# Brother 9 needle floppy replacement



## Brian (May 18, 2007)

I have a Brother BES 916AC embroidery machine. Recently the 3.5 floppy reader started acting up. When it reads from the floppy disk it would leave out some of the file information.
(If the file had 9 colours it would show only 4) Sometimes it would not read the file at all (read error). I recently bought a USB simulating floppy drive from a company that was recommended by a Brother Rep. This unit will not recognise any of my files(.bdf) which were created using the Brother BES 100 digitising software which came with my machine and which is the digitising software I have used for the last 20 years. We(the company rep & I) have tried various resetting combinations of the pins in this unit but without success. It will read a DST file. I have tried saving my files in a TAJIMA format but it does'nt work.
Can anyone suggest any other solutions?
Sorry for the long post.


----------



## binki (Jul 16, 2006)

Can't you just replace the floppy drive?


----------



## Brian (May 18, 2007)

That was my first thought. Was told by the tech from the company that sold me the replacement that replacing the floppy would not work.Something to do with the format that brother used being different from the format that regular floppys use.


----------



## Brian (May 18, 2007)

I have seen a post for converting Melco EMT10T machines and they have to download a file to their USB sticks and then use this file to activate the USB emulator. Does anyone know if a similar procedure is required for the Brother machine and if so where this file can be found?


----------



## LTPEMB (Jul 10, 2015)

BDF files are actually not native format for the machine, I didn't even know you could load bdf directly *might have to try that*. While i have Brother machines as well I always export to .dst If the BDF files don't work anymore but they use to with floppy drives it probably has somthing to do with architecture of floppys and how the machine would read bdf off the floppy discs and that while the USB emulator works to replicate storage when you save a file onto the usb it may not copy it over the same way. If .dst works export to .dst on the usb as it saves a great deal of space and processing for the machine anyways. BDF is an outline file with extra data that the machine doesn't even use so there really isn't a need. 
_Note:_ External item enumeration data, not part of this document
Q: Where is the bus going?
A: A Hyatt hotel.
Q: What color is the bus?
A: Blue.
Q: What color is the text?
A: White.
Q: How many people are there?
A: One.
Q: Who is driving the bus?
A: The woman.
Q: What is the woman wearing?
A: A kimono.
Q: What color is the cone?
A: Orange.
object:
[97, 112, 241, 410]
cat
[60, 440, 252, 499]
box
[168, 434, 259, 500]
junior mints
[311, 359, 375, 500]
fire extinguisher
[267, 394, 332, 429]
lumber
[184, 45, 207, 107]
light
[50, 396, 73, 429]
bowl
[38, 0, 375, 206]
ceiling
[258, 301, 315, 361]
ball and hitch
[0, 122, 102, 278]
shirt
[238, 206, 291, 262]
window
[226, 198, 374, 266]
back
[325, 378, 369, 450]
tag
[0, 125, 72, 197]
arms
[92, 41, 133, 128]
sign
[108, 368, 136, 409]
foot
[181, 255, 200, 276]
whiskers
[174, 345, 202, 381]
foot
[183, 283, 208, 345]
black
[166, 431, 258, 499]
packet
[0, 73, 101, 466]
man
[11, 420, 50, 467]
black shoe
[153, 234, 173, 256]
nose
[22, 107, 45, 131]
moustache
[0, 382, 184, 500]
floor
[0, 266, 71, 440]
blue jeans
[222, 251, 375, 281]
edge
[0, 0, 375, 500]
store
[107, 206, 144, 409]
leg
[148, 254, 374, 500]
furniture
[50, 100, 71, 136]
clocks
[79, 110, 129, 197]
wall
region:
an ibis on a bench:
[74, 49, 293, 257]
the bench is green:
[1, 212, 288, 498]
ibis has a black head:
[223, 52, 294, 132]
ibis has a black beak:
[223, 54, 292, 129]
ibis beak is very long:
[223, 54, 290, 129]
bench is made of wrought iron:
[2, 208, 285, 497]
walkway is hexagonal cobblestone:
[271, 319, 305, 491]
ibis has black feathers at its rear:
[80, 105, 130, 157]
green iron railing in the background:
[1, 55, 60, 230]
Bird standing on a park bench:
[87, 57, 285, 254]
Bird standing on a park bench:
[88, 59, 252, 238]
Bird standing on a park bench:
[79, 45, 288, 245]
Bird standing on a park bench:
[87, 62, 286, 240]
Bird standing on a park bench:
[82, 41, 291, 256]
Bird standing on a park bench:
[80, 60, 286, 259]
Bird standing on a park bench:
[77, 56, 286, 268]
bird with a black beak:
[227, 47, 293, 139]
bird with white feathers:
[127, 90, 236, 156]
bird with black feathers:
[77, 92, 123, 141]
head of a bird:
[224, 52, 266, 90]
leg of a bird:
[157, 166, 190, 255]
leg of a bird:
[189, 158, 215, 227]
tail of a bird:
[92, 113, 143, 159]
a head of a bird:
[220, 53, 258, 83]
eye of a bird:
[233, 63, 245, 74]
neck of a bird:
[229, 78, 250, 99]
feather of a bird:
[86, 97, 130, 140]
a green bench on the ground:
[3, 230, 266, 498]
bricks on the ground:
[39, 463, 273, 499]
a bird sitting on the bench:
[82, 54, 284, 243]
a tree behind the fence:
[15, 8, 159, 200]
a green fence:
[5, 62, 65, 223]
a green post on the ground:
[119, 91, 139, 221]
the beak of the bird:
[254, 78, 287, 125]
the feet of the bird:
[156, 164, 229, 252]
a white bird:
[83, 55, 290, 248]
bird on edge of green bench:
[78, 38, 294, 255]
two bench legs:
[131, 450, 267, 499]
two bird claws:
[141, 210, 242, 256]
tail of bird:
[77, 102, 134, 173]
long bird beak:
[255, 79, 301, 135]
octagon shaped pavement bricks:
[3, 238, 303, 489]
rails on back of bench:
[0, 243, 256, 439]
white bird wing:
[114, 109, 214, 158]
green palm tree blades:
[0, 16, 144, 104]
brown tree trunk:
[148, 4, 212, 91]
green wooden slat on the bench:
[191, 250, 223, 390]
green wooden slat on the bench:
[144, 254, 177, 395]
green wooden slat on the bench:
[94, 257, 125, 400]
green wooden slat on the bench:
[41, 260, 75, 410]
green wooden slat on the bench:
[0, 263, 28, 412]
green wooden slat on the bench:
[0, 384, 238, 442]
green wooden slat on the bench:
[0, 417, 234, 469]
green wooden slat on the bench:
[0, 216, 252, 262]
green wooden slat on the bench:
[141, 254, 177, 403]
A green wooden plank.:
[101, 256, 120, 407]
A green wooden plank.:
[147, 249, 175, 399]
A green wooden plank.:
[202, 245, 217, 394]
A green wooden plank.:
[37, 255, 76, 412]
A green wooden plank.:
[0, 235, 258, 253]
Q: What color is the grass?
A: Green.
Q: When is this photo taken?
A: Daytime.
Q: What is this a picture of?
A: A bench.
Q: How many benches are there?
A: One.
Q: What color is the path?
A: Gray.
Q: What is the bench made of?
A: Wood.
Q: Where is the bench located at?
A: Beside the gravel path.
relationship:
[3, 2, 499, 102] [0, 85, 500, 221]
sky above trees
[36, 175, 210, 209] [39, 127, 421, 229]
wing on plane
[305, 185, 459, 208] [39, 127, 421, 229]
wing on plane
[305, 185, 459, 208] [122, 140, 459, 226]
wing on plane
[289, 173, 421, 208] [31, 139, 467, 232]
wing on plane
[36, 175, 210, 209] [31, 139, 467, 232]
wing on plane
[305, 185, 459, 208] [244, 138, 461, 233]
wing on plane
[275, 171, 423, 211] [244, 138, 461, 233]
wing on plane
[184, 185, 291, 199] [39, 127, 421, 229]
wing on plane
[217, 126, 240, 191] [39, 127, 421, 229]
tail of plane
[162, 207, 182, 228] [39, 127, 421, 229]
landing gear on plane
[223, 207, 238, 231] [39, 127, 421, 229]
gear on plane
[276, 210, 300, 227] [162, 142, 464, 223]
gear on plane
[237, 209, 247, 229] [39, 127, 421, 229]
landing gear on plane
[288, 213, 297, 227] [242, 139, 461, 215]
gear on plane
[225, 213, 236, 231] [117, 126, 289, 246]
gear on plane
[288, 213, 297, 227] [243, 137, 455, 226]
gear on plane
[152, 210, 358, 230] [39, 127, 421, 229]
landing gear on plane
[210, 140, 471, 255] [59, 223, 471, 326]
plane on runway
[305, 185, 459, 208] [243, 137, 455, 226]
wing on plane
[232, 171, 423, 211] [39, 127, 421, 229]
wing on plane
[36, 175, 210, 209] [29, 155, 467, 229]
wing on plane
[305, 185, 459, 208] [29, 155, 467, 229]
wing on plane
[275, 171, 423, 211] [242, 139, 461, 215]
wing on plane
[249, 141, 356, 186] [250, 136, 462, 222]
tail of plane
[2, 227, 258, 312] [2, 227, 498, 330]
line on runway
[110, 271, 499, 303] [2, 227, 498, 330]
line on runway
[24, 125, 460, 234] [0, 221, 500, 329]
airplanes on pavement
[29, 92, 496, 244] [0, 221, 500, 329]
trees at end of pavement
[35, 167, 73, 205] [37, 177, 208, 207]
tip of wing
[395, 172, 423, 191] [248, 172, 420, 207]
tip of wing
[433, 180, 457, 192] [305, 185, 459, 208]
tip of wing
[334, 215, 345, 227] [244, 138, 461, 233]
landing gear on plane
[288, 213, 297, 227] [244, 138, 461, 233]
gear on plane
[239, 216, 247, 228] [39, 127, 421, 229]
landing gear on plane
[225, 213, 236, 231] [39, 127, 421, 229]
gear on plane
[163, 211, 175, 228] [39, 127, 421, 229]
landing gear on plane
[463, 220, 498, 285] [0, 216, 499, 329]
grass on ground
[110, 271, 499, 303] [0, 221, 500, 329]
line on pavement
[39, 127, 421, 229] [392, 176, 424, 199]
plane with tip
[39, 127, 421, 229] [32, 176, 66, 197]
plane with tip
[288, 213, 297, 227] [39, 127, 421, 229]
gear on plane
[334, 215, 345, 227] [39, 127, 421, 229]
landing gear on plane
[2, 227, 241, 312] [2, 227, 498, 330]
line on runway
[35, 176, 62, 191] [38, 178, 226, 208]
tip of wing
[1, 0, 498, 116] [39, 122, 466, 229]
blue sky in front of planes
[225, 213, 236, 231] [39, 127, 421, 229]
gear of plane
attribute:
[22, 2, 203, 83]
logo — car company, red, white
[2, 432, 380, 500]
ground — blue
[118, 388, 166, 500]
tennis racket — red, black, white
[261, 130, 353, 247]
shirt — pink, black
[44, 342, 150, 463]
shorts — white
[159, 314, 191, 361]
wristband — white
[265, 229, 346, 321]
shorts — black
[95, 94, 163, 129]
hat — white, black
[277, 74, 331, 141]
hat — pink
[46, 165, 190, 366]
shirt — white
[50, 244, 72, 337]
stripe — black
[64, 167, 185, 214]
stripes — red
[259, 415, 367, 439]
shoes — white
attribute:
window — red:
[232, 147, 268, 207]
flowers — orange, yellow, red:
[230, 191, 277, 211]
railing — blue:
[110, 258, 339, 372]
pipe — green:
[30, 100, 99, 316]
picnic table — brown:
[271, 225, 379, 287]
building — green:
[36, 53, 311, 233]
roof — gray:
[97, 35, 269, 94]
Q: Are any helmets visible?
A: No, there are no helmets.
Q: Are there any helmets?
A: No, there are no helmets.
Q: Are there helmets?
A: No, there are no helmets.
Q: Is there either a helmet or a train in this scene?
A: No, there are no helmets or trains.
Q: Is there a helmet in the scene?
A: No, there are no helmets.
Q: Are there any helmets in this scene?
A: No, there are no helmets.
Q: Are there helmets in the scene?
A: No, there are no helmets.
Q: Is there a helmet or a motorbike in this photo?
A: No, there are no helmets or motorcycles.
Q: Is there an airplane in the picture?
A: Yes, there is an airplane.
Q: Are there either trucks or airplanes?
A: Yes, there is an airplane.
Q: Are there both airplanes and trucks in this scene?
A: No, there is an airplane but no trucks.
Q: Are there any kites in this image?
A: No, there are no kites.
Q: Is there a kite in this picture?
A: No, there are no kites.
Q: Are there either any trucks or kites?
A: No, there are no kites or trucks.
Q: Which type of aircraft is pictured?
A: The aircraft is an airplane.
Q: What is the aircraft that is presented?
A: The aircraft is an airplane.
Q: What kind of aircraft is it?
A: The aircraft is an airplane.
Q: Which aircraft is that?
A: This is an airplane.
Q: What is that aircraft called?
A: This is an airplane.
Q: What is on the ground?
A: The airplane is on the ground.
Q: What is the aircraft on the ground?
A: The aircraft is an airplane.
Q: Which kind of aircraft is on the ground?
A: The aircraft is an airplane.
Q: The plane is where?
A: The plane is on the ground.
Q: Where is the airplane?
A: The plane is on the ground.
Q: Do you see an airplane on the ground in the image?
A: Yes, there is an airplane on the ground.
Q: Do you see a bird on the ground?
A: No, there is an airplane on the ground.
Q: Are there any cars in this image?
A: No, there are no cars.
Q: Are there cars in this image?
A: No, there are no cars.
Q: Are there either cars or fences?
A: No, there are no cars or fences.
*(If you are using a flash drive that came with the emulator than do NOT do this)* but if you are using your own flash drive, with a spare flash drive (hopefully 4 GB or less) plug in your flash drive, right click the flash drive and click on "Format" Go to the drop down menu and click "FAT" and assign an allocation of 8192 bytes. If the Drive has a navigator buttons or output you may need to create a selectable folder that the emulator can open and emulate than load the file as if you were loading it from a floppy. 

You also may have to change your machine loading settings as there are usually 3 or 4 different loading priority methods and then 2 or 3 loading settings that control when it opens the file and how the file runs. The best bet is set to on machine memory as priority. Then Load files from the emulator onto the memory. That leaves it up to the machine at that point.


----------